(Problem to work on): The number of lines below holding the string "state" is the only answer wanted.

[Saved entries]
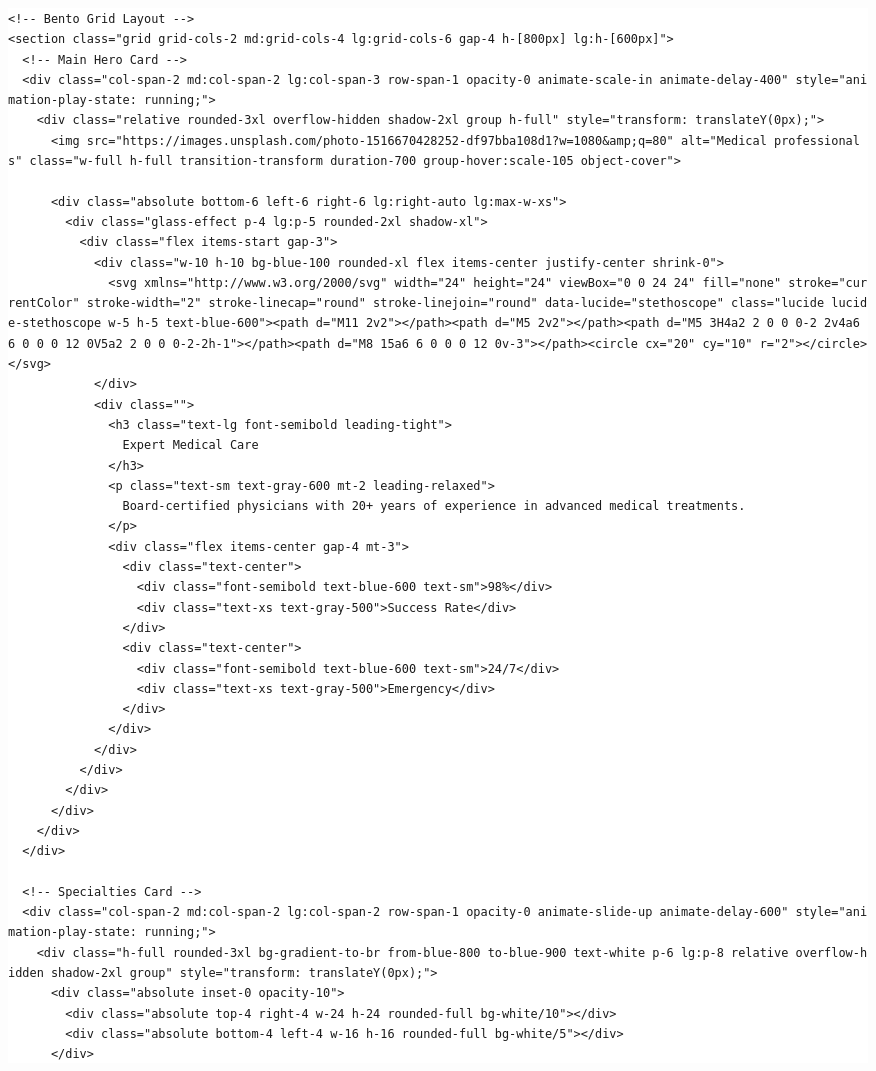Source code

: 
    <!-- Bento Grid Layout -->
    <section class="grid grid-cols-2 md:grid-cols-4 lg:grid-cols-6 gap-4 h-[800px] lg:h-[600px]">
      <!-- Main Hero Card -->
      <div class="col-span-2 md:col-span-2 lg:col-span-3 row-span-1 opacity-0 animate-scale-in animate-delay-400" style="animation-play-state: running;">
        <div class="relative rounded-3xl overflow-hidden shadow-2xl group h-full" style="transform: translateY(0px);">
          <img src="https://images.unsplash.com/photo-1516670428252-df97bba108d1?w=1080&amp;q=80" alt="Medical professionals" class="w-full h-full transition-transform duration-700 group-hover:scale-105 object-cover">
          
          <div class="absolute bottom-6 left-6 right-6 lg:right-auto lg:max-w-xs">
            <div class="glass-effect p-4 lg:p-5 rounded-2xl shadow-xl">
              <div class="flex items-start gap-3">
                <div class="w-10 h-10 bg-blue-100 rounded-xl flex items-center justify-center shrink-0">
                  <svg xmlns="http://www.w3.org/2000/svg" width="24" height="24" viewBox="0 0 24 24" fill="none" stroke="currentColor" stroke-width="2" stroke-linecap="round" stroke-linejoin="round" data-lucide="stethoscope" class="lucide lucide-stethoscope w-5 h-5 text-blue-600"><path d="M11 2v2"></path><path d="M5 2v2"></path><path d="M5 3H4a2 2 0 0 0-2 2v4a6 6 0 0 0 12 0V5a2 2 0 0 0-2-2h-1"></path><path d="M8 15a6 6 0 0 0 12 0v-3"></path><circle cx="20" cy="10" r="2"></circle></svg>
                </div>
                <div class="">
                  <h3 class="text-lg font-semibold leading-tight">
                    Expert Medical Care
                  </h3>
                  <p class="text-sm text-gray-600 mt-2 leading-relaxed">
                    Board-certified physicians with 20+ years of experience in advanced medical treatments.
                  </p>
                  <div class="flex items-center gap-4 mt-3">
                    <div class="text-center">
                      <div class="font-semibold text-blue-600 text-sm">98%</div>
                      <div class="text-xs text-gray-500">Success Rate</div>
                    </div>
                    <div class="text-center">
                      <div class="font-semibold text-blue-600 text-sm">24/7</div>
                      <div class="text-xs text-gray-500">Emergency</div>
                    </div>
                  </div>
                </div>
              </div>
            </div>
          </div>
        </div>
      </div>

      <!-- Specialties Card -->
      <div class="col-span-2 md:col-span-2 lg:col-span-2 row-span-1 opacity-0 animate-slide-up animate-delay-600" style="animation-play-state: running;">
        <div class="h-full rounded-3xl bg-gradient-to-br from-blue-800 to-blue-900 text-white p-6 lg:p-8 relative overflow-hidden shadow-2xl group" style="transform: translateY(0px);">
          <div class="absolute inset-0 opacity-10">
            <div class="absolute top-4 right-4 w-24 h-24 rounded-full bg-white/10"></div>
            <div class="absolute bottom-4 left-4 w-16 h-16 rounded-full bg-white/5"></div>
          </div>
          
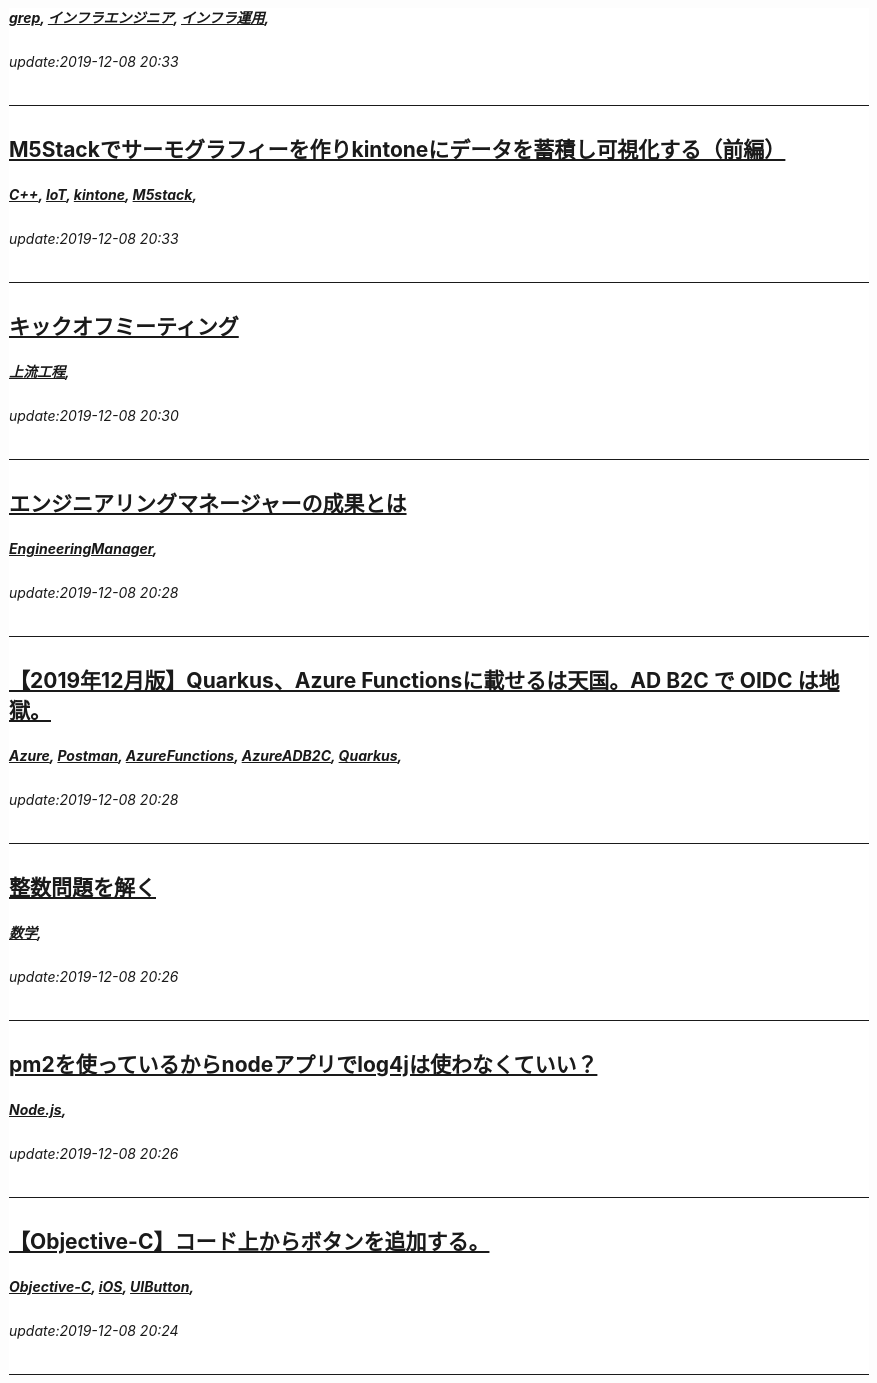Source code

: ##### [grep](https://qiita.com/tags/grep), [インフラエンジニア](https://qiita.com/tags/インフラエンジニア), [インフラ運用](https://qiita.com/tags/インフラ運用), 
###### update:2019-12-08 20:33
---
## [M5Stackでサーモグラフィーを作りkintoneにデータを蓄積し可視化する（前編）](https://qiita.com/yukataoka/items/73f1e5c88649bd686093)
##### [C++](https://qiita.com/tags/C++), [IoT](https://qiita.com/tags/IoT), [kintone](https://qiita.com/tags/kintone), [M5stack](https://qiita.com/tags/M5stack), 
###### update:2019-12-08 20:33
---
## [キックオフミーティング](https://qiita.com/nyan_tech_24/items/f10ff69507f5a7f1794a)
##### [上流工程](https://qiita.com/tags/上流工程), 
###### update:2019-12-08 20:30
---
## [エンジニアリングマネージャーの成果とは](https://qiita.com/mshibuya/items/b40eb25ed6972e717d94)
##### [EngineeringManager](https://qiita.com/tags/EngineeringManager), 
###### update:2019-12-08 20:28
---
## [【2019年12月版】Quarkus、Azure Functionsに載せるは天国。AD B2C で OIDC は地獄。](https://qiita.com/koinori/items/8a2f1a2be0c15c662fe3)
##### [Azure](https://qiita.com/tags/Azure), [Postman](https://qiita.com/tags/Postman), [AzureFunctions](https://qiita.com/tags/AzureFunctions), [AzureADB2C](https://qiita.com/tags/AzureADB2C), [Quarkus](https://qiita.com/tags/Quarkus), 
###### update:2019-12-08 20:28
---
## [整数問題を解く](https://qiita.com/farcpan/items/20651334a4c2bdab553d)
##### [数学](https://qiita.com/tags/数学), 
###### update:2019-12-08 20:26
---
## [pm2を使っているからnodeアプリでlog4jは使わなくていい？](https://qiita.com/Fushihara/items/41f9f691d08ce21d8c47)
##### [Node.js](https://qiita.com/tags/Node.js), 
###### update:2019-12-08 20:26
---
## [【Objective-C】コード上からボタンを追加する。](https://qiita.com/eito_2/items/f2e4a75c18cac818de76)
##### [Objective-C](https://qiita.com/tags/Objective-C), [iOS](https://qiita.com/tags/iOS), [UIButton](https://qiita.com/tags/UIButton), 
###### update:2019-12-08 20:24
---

(Solution for this task): 2